> What you are asked to do: Copy the forum thread from "It's a bonded-on" to "have slipped, repeatedly.", substituting "foam strips" for "rubber strips".

In Saab's defence, this isn't a failure mode I've heard of before on SIDs. The very common fault is in the way the main board connects to the glass display panel so it only affects some of the pixels, not any of the other functions. You seem to have a much rarer fault - consider yourself privileged ;o)

Cheers,

Colin.

Reply to
Colin Stamp

Yikes, how did you know?? :-) I hadn't even noticed that until you pointed it out. Car's going in next week.

...pablo

Reply to
pablo

I ran my car for a bit without the SID whilst I had it in the shed trying (and failing) to work out ways of fixing the dead pixels...

Cheers,

Colin.

Reply to
Colin Stamp

Hey - I've got dead pixels too... So can you tear these apart and work on that connection? I've seen this "zebra rubber" connections to LCD's before that if you wiggle it around you can get it back working. Of course I've also seen stuff bonded together so that you can never take it apart at least not in a state were you can get it back together.

Maybe more importantly - how do you reset this thing once you take it out. Sorry - that's probably been discussed a lot.

I think my pixels have been out for ~2 years... Luckily it's every other row so I can still read it. I had a friend who wasn't familar in there and his incredulous "What does THAT mean" was really pretty funny. I said it's "Klingon" 8-)

-MELD

Col> >

Reply to
meld_b

It's a bonded-on flexible cable I'm afraid. From what I read, sometimes the bonding fails and sometimes the conductors in the cable fail. A lot of people with failed bonds have been able to get it going by using rubber strips to increase the pressure on the cable. Mine was down to the conductors, so nothing worked. I farted about for hours trying to completely replace the cable with wirewrap wire glued to the glass with conductive epoxy. Unfortunately, the cable pitch is really fine, and it was a bit of a frustrating job. Eventually this resulted in the whole unit becoming broken into a thousand pieces - My foot must have slipped, repeatedly.

[Recorded data]
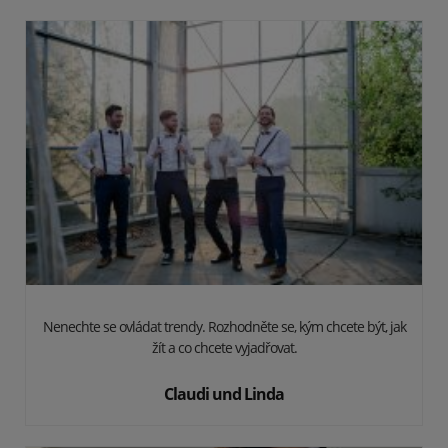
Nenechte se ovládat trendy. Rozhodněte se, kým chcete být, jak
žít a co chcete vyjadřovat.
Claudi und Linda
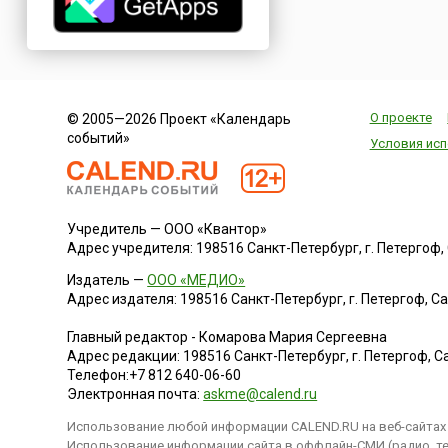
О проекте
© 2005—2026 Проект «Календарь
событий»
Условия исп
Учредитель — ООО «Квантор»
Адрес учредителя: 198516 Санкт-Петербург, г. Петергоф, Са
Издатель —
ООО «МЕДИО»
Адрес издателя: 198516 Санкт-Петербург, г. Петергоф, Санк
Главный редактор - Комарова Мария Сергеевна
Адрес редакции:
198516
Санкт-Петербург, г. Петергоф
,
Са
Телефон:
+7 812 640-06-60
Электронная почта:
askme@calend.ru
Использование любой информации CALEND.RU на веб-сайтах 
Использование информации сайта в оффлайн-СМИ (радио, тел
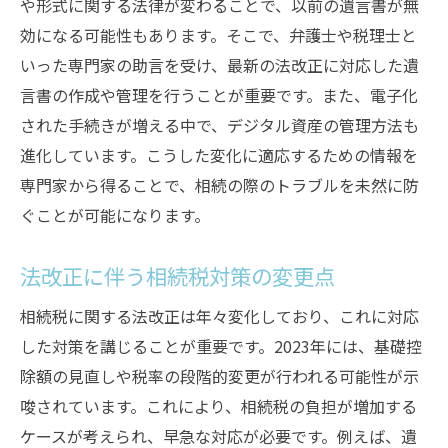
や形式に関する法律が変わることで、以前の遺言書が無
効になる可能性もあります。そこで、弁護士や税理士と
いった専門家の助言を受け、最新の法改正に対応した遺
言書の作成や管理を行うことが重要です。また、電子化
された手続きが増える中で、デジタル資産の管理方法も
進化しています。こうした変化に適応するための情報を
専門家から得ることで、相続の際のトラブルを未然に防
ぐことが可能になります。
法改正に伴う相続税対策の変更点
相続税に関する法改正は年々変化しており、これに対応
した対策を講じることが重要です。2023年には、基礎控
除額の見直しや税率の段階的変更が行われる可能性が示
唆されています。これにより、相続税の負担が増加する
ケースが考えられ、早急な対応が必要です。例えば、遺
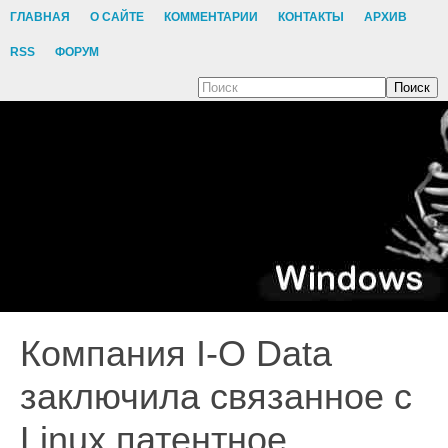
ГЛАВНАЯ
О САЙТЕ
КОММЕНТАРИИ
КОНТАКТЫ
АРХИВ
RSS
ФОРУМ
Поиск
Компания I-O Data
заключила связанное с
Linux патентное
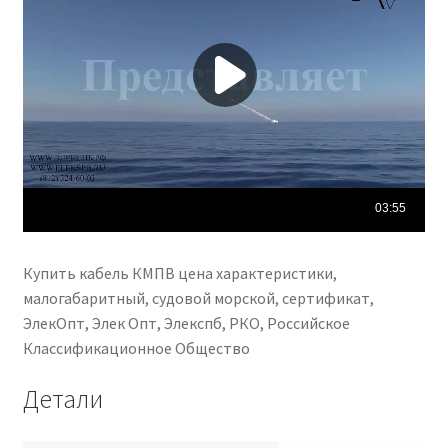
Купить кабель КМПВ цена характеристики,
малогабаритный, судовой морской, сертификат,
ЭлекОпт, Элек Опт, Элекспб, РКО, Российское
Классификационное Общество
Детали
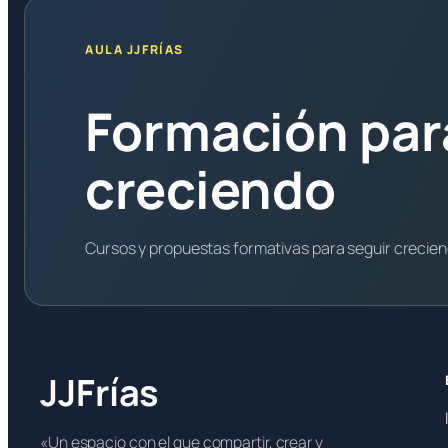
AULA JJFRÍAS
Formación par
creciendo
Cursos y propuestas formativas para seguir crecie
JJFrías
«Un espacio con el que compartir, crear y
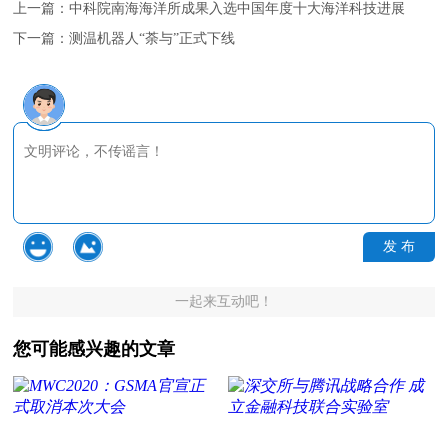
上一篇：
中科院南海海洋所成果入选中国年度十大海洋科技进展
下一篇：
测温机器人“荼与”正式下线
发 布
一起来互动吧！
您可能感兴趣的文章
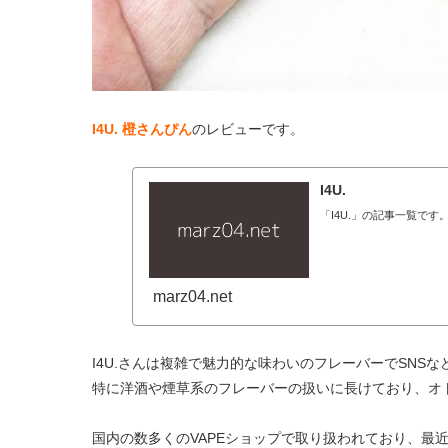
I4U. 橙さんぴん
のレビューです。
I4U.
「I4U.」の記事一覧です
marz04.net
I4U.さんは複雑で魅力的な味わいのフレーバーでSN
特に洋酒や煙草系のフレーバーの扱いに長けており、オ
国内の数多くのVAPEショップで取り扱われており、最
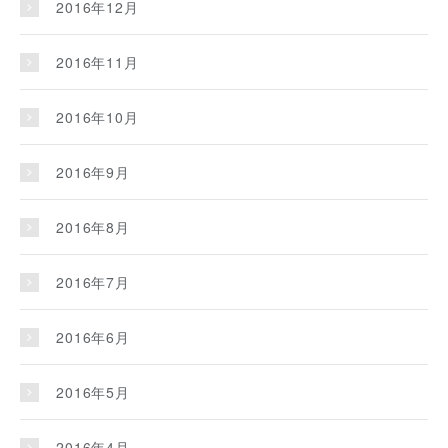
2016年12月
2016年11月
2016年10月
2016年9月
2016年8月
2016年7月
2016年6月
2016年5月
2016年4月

---

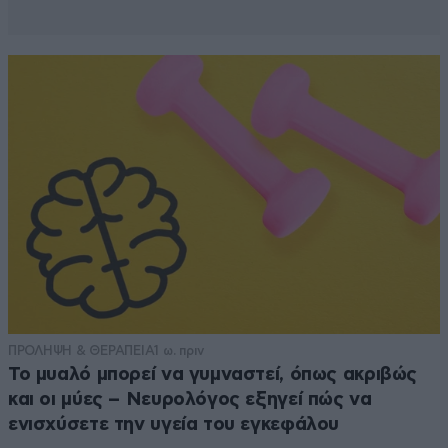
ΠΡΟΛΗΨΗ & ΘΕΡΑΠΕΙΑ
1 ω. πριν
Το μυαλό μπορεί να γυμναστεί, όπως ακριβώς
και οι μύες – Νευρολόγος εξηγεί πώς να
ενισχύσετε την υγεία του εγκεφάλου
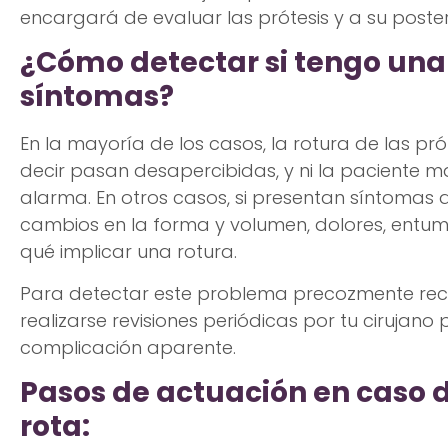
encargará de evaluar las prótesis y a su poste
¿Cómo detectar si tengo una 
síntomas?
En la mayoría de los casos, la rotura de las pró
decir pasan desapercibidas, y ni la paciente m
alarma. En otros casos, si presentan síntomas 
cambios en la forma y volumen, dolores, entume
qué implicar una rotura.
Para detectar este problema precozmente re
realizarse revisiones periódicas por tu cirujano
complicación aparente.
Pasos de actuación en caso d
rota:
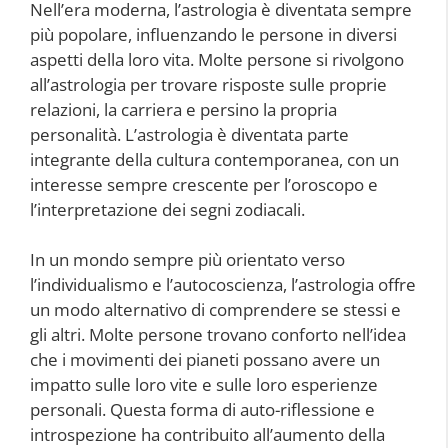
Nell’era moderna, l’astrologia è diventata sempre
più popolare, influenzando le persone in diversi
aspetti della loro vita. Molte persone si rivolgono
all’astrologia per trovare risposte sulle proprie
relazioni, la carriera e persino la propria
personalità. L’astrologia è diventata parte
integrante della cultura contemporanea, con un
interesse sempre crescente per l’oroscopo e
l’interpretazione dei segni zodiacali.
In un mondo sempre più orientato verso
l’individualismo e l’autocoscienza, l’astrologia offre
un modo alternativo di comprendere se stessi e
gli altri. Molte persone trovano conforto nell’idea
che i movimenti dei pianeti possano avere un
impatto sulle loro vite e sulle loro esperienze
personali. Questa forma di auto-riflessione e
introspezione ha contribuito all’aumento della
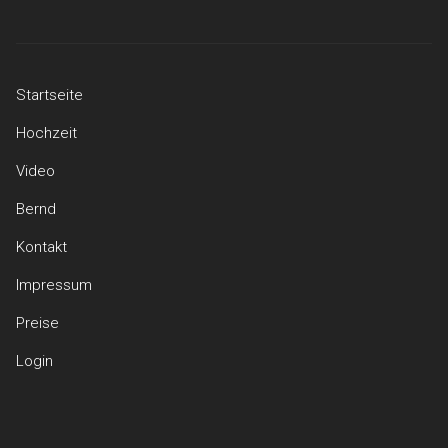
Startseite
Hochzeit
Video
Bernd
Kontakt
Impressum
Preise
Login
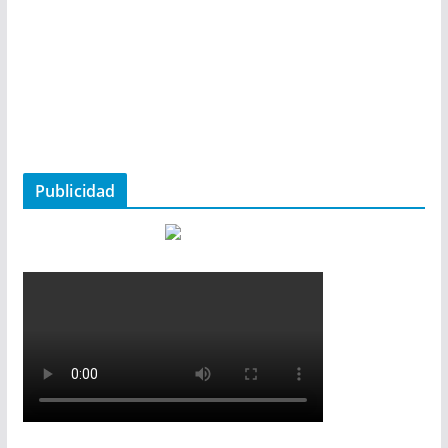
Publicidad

--

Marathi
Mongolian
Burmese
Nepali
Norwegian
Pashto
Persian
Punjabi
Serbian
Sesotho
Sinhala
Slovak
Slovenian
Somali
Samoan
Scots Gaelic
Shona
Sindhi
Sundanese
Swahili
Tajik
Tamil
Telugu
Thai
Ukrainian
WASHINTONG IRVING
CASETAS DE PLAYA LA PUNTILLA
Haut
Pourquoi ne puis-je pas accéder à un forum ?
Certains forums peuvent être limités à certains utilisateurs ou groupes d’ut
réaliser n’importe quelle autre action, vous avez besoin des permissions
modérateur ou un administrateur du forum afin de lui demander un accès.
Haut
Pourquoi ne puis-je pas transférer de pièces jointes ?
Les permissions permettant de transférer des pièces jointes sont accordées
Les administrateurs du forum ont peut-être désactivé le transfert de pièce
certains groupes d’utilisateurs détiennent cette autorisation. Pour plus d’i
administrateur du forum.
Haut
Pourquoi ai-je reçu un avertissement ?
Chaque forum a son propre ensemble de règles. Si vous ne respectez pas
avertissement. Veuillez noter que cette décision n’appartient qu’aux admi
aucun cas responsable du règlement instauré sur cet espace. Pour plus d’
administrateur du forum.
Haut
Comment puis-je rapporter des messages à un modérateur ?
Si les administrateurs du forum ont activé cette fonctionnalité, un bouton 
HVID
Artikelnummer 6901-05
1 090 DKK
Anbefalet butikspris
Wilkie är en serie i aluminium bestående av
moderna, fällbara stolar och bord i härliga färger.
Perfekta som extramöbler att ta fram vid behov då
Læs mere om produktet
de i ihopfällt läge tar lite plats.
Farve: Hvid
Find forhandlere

> Solution for this task:
It's a bonded-on flexible cable I'm afraid. From what I read, sometimes the bonding fails and sometimes the conductors in the cable fail. A lot of people with failed bonds have been able to get it going by using foam strips to increase the pressure on the cable. Mine was down to the conductors, so nothing worked. I farted about for hours trying to completely replace the cable with wirewrap wire glued to the glass with conductive epoxy. Unfortunately, the cable pitch is really fine, and it was a bit of a frustrating job. Eventually this resulted in the whole unit becoming broken into a thousand pieces - My foot must have slipped, repeatedly.